Check each line of the entries below for the word "ACESSÓRIOS", and copy the lines that have it.

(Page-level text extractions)
_____

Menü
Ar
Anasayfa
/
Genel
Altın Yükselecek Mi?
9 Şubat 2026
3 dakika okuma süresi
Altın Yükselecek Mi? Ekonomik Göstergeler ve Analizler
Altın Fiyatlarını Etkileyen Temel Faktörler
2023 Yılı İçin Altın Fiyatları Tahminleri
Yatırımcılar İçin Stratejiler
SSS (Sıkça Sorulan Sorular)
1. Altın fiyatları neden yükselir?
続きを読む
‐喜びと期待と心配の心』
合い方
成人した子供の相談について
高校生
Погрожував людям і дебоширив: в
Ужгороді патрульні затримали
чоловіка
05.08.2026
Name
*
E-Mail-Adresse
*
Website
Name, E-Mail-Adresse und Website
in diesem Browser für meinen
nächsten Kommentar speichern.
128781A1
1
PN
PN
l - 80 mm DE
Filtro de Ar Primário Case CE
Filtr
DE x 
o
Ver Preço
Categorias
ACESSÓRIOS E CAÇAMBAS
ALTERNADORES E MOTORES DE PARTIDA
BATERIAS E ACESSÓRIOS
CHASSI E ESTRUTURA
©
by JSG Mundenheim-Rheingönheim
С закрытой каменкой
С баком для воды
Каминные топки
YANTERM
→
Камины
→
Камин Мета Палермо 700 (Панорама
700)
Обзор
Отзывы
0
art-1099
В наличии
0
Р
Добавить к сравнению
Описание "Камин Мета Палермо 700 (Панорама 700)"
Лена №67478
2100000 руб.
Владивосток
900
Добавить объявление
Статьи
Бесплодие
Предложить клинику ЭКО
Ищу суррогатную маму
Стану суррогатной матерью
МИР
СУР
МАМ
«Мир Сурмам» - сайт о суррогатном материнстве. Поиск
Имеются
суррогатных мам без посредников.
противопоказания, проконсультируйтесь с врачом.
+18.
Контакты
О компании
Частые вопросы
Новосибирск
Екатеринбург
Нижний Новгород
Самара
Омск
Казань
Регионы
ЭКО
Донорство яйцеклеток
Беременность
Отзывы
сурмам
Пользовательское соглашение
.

_____

SOLUTION BELOW
ACESSÓRIOS E CAÇAMBAS
BATERIAS E ACESSÓRIOS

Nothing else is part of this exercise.